Artist’s Statement
January 2006
I am a clay artist, making patchwork pottery in northeast Minneapolis for 20 years now as Nameless Wildness Clayworks.
I make ceramic vessels in a handbuilding style I call “patchwork,” which combines patches of different textures glazed in different colors. I started out using any textured object at hand. I started making bisqueware molds when my grandmother had to sell the house she had owned for 50 years. Wanting to “immortalize” her house for her, I went in and made molds of every interesting part of the
house I could find; things like the stove, the woodwork, the heat vents, the doorknobs, the chicken wire in the garden, the sewer cap in the basement.
Since then, I have used mold making as a means of collecting parts of significant buildings and cars, as well as random objects that appeal to me. The objects that provide the texture in my work include (besides house & car parts) plants, fabrics, drinking glasses, kitchen tools, candles, machinery, toys, and hand-carved rollers & stamps. Lately I’ve been using a lot of textures from the bottoms of shoes, and I’ve also been incorporating written words into some pieces, usually excerpts from my own short prose.
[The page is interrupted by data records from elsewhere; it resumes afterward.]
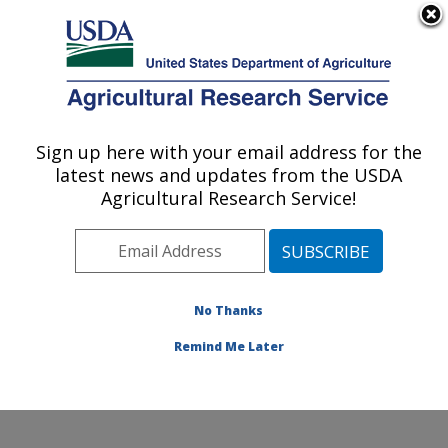
An official website of the United States government
Here's how you know
MENU
Agricultural Research Service
Sign up here with your email address for the
U.S. DEPARTMENT OF AGRICULTURE
latest news and updates from the USDA
Plains Area
Agricultural Research Service!
ARS Home
» Research
No Thanks
Remind Me Later
Research Programs and Projects at this
Location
I live in Northeast Minneapolis with my husband Jon and daughter Senya in a house we’ve had since 1990. When Senya was born I left my University of Minnesota office job to become a clay artist, in pursuit of happiness and a schedule that I could adapt to hers. My studio is in our basement and currently I work there three days a week. I studied Ceramics at the University of Minnesota part-time for four years starting while I was employed there. My previous education consists of a BA in Creative Writing and English Literature from Bethel College, where nine years before becoming a clay artist, I took one very influential pottery class.
My clay body is a midrange white stoneware, which I fire to Cone 6. I use a combination of homemade and commercial glazes and underglazes. All of my work is food safe and microwaveable and may be washed in the dishwasher, although some pieces might not be appropriate for serving liquids.
I owe many thanks to Jon and my mom, without whose support this body of work could not exist, and to the people who help me in the studio, Cortney Carlson, Scott Flewelling, Elisabeth Groh, Susanne Frentress and Jennifer Saliture. They have rolled many slabs and hand painted many pots for me, and I have learned a great deal by collaborating with them.